At the snap of the ball the right side (your left) of the line all take zone steps to their right. That tells us this is going to be a zone running play to the right side of the line... except the left guard and tackle drop into a shallow pass set.
So the backside linebacker, in this case number 52, sees what’s in front of him, the LG and LT pass blocking the receiver running a route and bails into coverage which leaves the middle of the field wide open. If Kyle Van Noy wasn’t as good as he is this is a bigger gain than it ended up being, either way it moved the chains.
This isn’t a basic run scheme. This play blends the zone run with a quick pass concept that makes defenders make choices that ultimately determine what the offense does. In short there is no way a defense can win.

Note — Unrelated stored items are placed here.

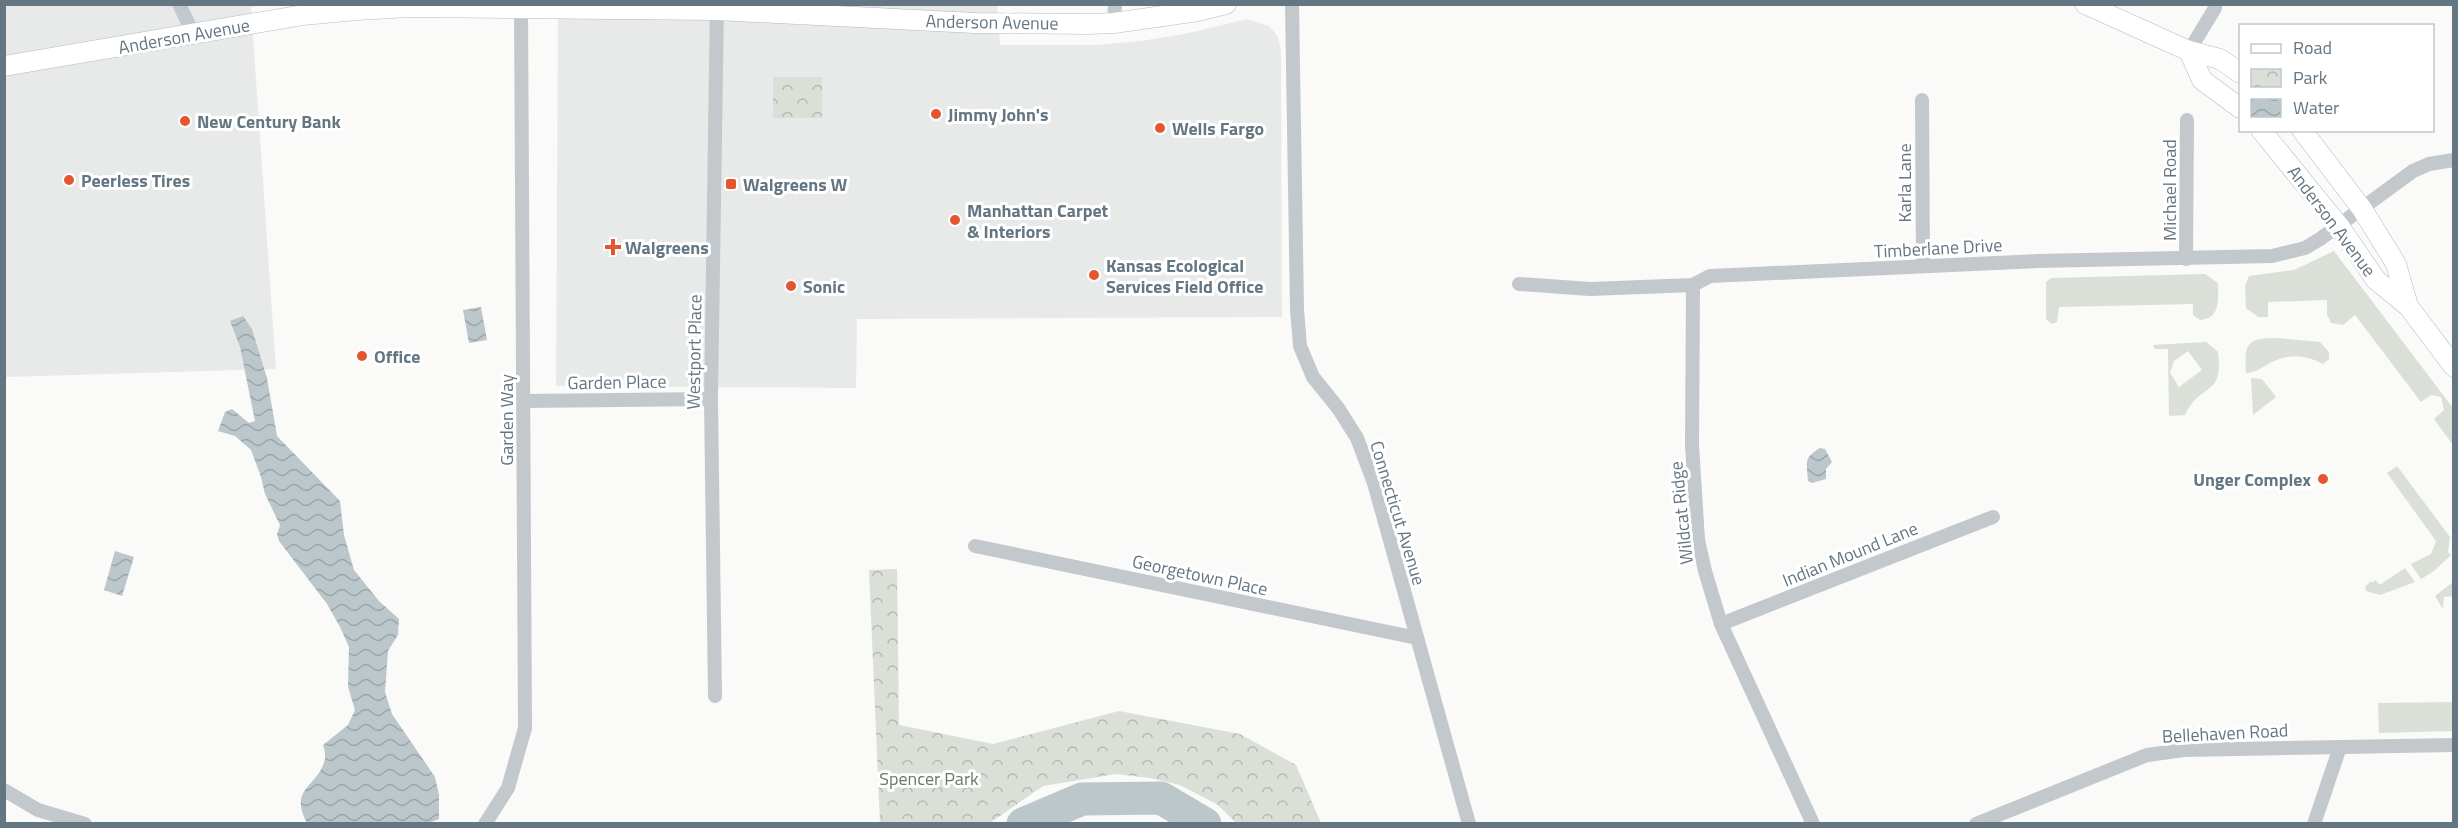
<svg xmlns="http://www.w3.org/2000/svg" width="2458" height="828" viewBox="0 0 2458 828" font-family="'Titillium Web',sans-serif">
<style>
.built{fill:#e8e9e9}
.grass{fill:#dadfd7;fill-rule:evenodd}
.park{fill:url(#park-crowns)}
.water{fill:url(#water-waves)}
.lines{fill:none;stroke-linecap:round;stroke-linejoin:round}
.river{stroke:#bbc7cb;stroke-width:33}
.secondary-casing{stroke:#b3babf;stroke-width:21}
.street{stroke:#c3c8cc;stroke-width:14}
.secondary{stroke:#fff;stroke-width:20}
.poi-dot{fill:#e4572e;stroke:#fff;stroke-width:2}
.labels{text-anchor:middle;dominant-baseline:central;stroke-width:6;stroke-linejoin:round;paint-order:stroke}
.street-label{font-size:18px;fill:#657683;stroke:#fff}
.poi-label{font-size:18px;font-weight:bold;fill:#657683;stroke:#fff;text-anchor:start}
.park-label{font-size:18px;fill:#687a64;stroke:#fff}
</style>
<defs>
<pattern id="park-crowns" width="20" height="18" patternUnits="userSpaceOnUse" patternTransform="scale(1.5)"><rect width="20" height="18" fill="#dadfd7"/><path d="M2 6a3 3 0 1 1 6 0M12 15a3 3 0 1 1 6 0" fill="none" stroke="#b4b9b4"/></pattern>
<pattern id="water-waves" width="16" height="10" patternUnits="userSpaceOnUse" patternTransform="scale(1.5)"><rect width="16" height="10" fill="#bbc7cb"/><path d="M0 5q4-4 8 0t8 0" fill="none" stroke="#9ca6aa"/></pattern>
</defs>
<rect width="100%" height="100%" fill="#fafaf8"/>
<!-- built -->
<g class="built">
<polygon points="4,5 265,5 251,7 276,369 5,377"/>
<polygon points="558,5 997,5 1000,45 1094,45 1141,41 1189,33 1247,19 1269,26 1278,37 1281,51 1282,317 857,319 856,388 556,386"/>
</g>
<!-- grass -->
<g class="grass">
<polygon points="2334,251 2453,408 2453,445 2434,419 2444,410 2441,397 2431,395 2421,402 2355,315 2343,325 2331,323 2327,314 2327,300 2268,302 2268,317 2258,317 2246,308 2245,286 2249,276 2294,270"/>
<path d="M 2205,274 L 2218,283 C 2218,300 2221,318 2200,320 L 2193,315 L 2193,304 L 2059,307 L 2057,322 L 2052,324 L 2046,319 L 2046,282 L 2051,278 Z"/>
<path d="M 2276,338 L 2320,342 L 2329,352 L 2329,359 L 2323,364 C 2307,355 2290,353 2272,362 C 2262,367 2258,372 2246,373 C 2244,344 2247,338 2276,338 Z"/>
<path d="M 2206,342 L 2218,352 C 2224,398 2201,381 2185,415 L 2169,416 L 2168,349 L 2155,349 L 2153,345 ZM 2188,351 L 2202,370 L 2179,387 L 2170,373 L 2174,361 Z"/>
<polygon points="2251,378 2262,379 2276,397 2253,415"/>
<polygon points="2397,466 2450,537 2448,552 2451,555 2434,571 2421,579 2411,564 2431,554 2436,541 2387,473"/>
<polygon points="2405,568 2415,582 2380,595 2366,591 2365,587 2371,581 2372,583 2375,580 2379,584 2381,584"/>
<polygon points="2453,582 2453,596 2444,597 2443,609 2435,596"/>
<polygon points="2453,702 2453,731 2379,733 2378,703"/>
</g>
<!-- park -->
<g class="park">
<rect x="773" y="77" width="49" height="41"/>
<polygon points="897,569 899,725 993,744 1119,711 1240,734 1296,765 1321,823 1236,823 1218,805 1180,785 1150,778 1116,774 1043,786 990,823 880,823 869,570"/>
</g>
<!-- water -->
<g class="water">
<polygon points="481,307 487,340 469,343 463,310"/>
<path d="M 243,316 L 252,329 L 267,378 L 277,436 L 340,501 L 344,535 L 354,570 L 379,601 L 399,619 L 398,635 L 388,651 L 385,692 L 392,714 L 435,777 L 439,795 L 439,819 L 429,823 L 307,823 C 288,787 318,788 325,759 C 326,756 324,749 323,745 L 348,725 L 355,710 L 348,687 L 349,647 L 340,627 L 327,604 L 279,541 L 277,534 L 280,525 L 265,494 L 261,477 L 251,450 L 235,436 L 218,431 L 225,412 L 232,409 L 249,423 L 255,421 L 240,347 L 230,321 Z"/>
<path d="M 1820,448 L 1825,449 L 1832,462 L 1826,469 L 1826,479 L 1812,483 L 1808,481 C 1807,462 1803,458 1820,448 Z"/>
<polygon points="115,551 134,557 122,596 104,590"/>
</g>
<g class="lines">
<!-- river -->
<polyline class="river" points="1023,824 1082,799 1161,798 1205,824"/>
<!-- secondary casing -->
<g class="secondary-casing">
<g id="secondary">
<polyline points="2085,4 2189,51 2220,59 2240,73"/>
<polyline points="2189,51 2202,80 2240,108"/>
<polyline points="4,66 303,15 356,10 409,7 717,10 975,23 1088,24 1114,23 1198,11 1226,4"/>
<polyline points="2261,130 2339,226 2376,280 2408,306 2454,367"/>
<polyline points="2302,130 2362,209 2396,264 2408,306"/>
</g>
</g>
<!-- street -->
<g class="street">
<polyline points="179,4 194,35"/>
<polyline points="1292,4 1297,309 1300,346 1313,377 1338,408 1357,438 1374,483 1469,824"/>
<polyline points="1114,23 1115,4"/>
<polyline points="2189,51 2215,8 2215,4"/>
<polyline points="1922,100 1923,266"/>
<polyline points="2186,259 2187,120"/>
<polyline points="1519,284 1590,289 1693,285 1710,276 2038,261 2272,256 2305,248 2320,239 2413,171 2429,164 2454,160"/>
<polyline points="1693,285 1692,445 1698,540 1705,571 1721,624 1813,824"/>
<polyline points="524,401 711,399"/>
<polyline points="975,546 1417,638"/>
<polyline points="1721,624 1993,517"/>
<polyline points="715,696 711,399 717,4"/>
<polyline points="4,790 38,810 85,824"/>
<polyline points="485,824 508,788 525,728 521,8"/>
<polyline points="1976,824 2147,755 2184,750 2454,745"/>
<polyline points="2314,824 2340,747"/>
</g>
<!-- secondary -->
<use href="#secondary" class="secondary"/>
</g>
<!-- markers -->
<g class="poi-dot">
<circle cx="936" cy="114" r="6"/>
<circle cx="185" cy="121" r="6"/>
<circle cx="1160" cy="128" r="6"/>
<circle cx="69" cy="180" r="6"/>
<rect x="725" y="178" width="12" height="12" rx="3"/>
<circle cx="955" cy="220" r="6"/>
<path d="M610 238h6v6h6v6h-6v6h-6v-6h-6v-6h6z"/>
<circle cx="1094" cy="275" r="6"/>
<circle cx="791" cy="286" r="6"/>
<circle cx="362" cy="356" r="6"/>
<circle cx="2323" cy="479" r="6"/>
</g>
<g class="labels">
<!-- street labels -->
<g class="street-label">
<text transform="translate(992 22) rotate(1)">Anderson Avenue</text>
<text transform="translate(184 36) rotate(-10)">Anderson Avenue</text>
<text transform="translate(1904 183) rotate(-90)">Karla Lane</text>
<text transform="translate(2169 190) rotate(-90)">Michael Road</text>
<text transform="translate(2332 221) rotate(53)">Anderson Avenue</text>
<text transform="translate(1938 248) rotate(-3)">Timberlane Drive</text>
<text transform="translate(694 352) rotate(-89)">Westport Place</text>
<text transform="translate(617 382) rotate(-1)">Garden Place</text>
<text transform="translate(506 420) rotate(-90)">Garden Way</text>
<text transform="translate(1398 513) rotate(73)">Connecticut Avenue</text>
<text transform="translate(1681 513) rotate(-96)">Wildcat Ridge</text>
<text transform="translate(1850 554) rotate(-22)">Indian Mound Lane</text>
<text transform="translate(1200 575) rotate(12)">Georgetown Place</text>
<text transform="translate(2225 733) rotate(-3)">Bellehaven Road</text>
</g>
<!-- poi labels -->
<g class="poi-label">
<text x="948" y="114">Jimmy John's</text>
<text x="197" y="121">New Century Bank</text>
<text x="1172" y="128">Wells Fargo</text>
<text x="81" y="180">Peerless Tires</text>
<text x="743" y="184">Walgreens W</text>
<text x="967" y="210">Manhattan Carpet<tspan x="967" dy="21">&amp; Interiors</tspan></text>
<text x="625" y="247">Walgreens</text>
<text x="1106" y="265">Kansas Ecological<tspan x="1106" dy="21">Services Field Office</tspan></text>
<text x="803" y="286">Sonic</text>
<text x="374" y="356">Office</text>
<text x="2311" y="479" text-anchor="end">Unger Complex</text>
</g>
<!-- park labels -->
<g class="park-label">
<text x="929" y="778">Spencer Park</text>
</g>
</g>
<!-- border -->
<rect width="2458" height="828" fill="none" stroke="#657683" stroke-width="12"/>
<!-- legend -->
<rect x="2239" y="24" width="195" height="108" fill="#ffffff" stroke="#c1c8cd" stroke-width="1.5"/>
<rect x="2251" y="44" width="30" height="9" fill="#ffffff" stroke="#c1c8cd" stroke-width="1.5"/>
<text x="2293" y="54" font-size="18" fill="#657683">Road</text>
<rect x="2251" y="69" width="30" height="18" fill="url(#park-crowns)" stroke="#c1c8cd" stroke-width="1.5"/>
<text x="2293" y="84" font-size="18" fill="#657683">Park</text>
<rect x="2251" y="99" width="30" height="18" fill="url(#water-waves)" stroke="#c1c8cd" stroke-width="1.5"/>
<text x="2293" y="114" font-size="18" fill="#657683">Water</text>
</svg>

Frank Reich has been influenced by some of the greatest offensive minds in football history. He’s had an interesting, unusual career as a backup and it seems fitting he was the Colts backup choice as head coach. Looking into Reich’s past leads me to feelings of cautious optimism for the direction of the offense. I’m optimistic because we’re all finally going to see Andrew Luck play in a modern NFL offense. I am skeptical because Reich’s only experience as a play caller was nothing short of bad.
Ultimately I have to believe that coaches, like players, improve with time and experience. Reich is going to be using a good system to win football games in 2018, the question is, has he learned enough to overcome his past failure to capture some of the success he found in Philadelphia?
The one thing I’m sure of, football is back and this is going to be an exciting year no matter what happens.